Understanding the function of rare non-coding variants represents a significant challenge. Using MapUTR, a screening method, we studied the function of rare 3' UTR variants affecting mRNA abundance post-transcriptionally. Among 17,301 rare gnomAD variants, an average of 24.5% were functional, with 70% in cancer-related genes, many in critical cancer pathways. This observation motivated an interrogation of 11,929 somatic mutations, uncovering 3928 (33%) functional mutations in 155 cancer driver genes. Functional MapUTR variants were enriched in microRNA- or protein-binding sites and may underlie outlier gene expression in tumors. Further, we introduce untranslated tumor mutational burden (uTMB), a metric reflecting the amount of somatic functional MapUTR variants of a tumor and show its potential in predicting patient survival. Through prime editing, we characterized three variants in cancer-relevant genes (MFN2, FOSL2, and IRAK1), demonstrating their cancer-driving potential. Our study elucidates the function of tens of thousands of non-coding variants, nominates non-coding cancer driver mutations, and demonstrates their potential contributions to cancer.

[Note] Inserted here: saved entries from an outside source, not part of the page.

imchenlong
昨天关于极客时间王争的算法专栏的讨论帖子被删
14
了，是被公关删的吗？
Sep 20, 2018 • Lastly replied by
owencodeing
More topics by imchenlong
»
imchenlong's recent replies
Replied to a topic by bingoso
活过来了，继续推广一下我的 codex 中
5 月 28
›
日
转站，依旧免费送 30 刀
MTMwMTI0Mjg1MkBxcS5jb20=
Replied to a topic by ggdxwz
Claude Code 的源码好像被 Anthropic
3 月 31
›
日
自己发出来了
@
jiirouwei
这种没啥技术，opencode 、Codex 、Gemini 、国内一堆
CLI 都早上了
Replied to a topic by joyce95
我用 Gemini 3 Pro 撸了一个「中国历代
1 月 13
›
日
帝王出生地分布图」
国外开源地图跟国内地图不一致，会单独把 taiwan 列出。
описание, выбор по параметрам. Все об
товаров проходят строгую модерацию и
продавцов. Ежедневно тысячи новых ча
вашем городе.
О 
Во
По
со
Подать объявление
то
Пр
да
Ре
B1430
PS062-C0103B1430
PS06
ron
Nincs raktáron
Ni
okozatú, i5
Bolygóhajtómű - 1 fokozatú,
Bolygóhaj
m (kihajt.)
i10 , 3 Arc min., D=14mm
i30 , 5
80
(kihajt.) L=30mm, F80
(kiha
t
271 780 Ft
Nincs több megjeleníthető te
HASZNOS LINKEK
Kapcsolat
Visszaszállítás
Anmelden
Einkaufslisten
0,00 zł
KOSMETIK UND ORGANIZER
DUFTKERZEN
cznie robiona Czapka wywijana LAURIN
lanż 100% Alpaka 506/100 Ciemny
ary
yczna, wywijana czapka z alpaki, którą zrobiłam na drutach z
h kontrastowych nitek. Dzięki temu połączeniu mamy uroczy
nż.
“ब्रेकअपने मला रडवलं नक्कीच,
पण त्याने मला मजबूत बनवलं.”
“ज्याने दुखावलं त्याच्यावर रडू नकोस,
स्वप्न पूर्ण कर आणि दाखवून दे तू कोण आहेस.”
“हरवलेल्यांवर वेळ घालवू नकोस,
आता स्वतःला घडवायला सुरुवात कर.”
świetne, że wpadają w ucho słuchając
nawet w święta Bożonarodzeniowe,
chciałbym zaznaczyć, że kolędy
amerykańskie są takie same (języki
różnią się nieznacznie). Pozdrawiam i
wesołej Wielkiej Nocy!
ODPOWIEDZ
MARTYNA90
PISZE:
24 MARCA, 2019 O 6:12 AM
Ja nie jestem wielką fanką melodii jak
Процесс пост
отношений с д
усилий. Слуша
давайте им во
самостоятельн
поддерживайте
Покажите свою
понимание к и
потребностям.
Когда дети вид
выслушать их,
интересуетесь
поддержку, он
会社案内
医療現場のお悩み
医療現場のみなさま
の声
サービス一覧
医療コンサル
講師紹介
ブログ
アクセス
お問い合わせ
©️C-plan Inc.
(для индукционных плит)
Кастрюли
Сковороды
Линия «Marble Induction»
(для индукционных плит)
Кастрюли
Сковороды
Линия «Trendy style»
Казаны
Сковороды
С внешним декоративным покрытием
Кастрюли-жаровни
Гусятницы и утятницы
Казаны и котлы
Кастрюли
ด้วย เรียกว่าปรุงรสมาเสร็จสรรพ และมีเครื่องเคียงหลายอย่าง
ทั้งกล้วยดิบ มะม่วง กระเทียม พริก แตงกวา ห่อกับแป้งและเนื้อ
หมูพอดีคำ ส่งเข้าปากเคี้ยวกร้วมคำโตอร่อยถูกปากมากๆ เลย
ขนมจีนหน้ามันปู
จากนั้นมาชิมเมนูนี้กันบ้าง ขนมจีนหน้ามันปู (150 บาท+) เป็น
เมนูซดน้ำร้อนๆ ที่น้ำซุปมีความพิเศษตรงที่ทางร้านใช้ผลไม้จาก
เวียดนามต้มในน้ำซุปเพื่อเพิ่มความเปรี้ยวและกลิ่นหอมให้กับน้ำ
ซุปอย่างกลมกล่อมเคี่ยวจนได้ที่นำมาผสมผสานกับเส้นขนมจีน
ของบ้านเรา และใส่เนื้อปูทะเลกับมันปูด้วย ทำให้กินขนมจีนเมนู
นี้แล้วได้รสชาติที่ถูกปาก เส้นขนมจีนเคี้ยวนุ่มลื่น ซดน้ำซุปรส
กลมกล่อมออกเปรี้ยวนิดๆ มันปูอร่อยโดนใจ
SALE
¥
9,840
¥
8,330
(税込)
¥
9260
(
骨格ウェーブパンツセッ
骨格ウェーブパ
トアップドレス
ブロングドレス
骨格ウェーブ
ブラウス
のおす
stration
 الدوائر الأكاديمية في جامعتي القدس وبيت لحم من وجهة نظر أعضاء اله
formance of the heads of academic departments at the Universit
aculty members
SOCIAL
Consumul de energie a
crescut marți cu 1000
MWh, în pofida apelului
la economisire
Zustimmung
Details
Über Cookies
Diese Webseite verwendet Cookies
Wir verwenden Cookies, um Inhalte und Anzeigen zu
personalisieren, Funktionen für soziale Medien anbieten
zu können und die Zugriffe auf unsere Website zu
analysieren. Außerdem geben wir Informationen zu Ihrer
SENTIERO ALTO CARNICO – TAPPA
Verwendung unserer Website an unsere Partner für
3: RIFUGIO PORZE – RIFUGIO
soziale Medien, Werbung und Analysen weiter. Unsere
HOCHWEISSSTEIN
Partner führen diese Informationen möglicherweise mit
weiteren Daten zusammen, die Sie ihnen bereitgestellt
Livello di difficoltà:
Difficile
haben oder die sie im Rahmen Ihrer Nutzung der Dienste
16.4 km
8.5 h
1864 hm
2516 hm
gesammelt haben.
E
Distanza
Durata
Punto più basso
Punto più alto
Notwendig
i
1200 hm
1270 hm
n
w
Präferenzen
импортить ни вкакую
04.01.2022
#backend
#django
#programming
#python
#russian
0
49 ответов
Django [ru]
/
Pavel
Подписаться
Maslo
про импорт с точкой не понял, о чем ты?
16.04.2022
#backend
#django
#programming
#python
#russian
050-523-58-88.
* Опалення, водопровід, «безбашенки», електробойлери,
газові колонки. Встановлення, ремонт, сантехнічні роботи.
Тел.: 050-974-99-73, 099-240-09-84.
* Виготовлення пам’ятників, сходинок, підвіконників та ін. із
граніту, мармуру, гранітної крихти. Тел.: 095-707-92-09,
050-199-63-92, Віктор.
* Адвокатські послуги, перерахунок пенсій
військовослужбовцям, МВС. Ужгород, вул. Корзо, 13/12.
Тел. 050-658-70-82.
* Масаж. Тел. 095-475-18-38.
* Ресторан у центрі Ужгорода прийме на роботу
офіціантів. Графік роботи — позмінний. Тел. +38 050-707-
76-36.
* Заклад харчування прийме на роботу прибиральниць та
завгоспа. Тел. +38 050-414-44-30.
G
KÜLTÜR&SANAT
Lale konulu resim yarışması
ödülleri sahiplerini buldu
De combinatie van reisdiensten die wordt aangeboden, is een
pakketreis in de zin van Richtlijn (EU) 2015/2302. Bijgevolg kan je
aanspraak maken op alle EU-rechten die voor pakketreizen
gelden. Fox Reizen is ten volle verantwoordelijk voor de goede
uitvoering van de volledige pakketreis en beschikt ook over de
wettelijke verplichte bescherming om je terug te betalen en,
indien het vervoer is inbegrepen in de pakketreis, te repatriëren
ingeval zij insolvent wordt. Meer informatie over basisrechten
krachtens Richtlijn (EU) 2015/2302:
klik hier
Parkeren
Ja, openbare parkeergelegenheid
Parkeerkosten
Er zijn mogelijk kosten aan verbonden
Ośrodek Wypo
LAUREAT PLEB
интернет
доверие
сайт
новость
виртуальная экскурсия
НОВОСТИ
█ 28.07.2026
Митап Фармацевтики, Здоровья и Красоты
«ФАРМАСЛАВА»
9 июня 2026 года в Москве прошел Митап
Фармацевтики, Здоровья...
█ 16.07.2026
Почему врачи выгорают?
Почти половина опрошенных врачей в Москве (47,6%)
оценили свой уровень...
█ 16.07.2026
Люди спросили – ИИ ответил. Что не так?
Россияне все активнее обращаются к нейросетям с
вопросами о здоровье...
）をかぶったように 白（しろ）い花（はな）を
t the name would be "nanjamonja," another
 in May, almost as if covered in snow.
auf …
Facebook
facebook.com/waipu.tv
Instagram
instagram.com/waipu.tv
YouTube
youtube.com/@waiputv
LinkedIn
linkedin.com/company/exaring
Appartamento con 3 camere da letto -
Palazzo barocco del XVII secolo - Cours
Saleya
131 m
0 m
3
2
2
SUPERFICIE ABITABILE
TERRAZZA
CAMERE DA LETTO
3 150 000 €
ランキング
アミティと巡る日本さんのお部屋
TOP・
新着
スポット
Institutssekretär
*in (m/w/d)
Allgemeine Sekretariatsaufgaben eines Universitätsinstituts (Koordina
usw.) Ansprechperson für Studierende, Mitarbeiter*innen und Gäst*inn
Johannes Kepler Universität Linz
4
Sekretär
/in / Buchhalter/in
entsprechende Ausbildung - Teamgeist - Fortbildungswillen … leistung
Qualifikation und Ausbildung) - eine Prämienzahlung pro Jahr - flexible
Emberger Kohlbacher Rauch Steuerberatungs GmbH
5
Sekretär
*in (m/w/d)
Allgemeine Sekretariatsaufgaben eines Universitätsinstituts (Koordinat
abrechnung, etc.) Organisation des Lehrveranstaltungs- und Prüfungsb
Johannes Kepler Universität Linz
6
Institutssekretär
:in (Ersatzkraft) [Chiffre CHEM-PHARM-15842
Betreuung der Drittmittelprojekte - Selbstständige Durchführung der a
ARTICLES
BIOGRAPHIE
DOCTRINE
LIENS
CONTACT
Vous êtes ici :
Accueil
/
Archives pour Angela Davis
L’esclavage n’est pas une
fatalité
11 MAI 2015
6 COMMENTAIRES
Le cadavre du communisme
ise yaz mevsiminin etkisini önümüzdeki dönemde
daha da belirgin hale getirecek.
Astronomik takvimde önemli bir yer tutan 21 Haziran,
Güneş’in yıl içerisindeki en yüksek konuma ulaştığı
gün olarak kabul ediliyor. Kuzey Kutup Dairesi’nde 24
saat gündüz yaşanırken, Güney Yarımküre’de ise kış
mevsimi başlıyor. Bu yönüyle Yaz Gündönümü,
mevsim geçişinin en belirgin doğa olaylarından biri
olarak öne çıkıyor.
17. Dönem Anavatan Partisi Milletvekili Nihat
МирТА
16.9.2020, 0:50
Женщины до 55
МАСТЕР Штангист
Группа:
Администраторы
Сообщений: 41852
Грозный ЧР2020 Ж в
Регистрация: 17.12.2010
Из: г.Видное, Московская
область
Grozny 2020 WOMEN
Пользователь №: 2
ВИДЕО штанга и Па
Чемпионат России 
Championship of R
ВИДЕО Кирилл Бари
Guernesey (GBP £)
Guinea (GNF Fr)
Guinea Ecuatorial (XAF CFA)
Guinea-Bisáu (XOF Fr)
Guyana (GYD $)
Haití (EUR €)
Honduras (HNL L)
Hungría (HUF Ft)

理解罕见非编码变异的功能是一项重大挑战。我们使用 MapUTR 这一筛选方法,研究了影响转录后 mRNA 丰度的罕见 3'UTR 变异的功能。在 17301 个罕见的 gnomAD 变异中,平均有 24.5%是有功能的,其中 70%与癌症相关基因有关,许多与关键的癌症途径有关。这一观察结果促使我们对 11929 个体细胞突变进行了检测,在 155 个癌症驱动基因中发现了 3928 个(33%)有功能的突变。功能性 MapUTR 变异富集在 microRNA 或蛋白质结合位点,可能是肿瘤中基因表达异常的基础。此外,我们引入了未翻译的肿瘤突变负担(uTMB),这一衡量标准反映了肿瘤中体细胞功能性 MapUTR 变异的数量,并展示了其在预测患者生存方面的潜力。通过 Prime 编辑,我们对三个与癌症相关基因(MFN2、FOSL2 和 IRAK1)中的变异进行了特征分析,证明了它们的致癌潜力。我们的研究阐明了数万个非编码变异的功能,提名了非编码的癌症驱动突变,并展示了它们对癌症的潜在贡献。